Request: In the material below, find the line with "ご紹介致しております。" and the line with "先のサイトも良くご確認頂けますようお願い致しま", then output those two lines and every line between them, exactly.
--------------------------------
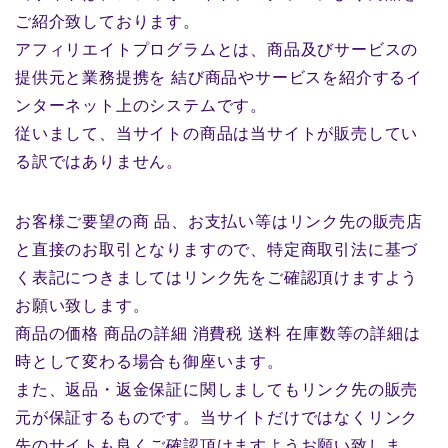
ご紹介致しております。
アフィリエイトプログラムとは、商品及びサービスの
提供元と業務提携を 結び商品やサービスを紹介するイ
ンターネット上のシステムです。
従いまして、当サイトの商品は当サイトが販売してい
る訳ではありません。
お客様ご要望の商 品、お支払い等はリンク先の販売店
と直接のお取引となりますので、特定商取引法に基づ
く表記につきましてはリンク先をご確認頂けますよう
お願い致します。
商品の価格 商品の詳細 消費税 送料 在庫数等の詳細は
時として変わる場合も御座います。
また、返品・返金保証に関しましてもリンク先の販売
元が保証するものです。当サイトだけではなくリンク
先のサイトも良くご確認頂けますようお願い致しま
--------------------------------
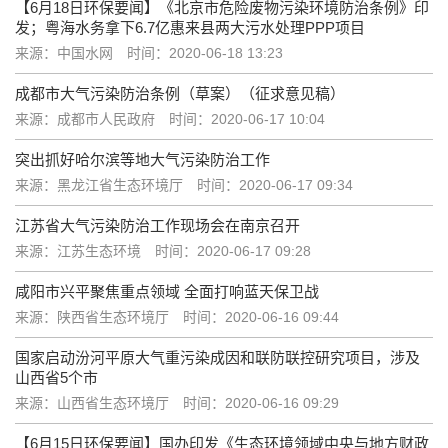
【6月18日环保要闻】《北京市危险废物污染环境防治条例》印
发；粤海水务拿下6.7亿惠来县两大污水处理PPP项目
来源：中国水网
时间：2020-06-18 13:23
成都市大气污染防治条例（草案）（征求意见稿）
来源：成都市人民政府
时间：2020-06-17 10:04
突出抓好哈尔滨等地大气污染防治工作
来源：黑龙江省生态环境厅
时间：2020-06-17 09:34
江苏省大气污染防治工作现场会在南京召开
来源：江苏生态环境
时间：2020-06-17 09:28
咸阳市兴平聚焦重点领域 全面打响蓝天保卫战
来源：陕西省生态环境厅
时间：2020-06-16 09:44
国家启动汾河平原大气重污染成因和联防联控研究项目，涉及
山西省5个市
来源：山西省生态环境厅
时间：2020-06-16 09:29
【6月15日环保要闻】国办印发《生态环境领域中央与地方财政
--------------------------------
Exercise response:
ご紹介致しております。
アフィリエイトプログラムとは、商品及びサービスの
提供元と業務提携を 結び商品やサービスを紹介するイ
ンターネット上のシステムです。
従いまして、当サイトの商品は当サイトが販売してい
る訳ではありません。
お客様ご要望の商 品、お支払い等はリンク先の販売店
と直接のお取引となりますので、特定商取引法に基づ
く表記につきましてはリンク先をご確認頂けますよう
お願い致します。
商品の価格 商品の詳細 消費税 送料 在庫数等の詳細は
時として変わる場合も御座います。
また、返品・返金保証に関しましてもリンク先の販売
元が保証するものです。当サイトだけではなくリンク
先のサイトも良くご確認頂けますようお願い致しま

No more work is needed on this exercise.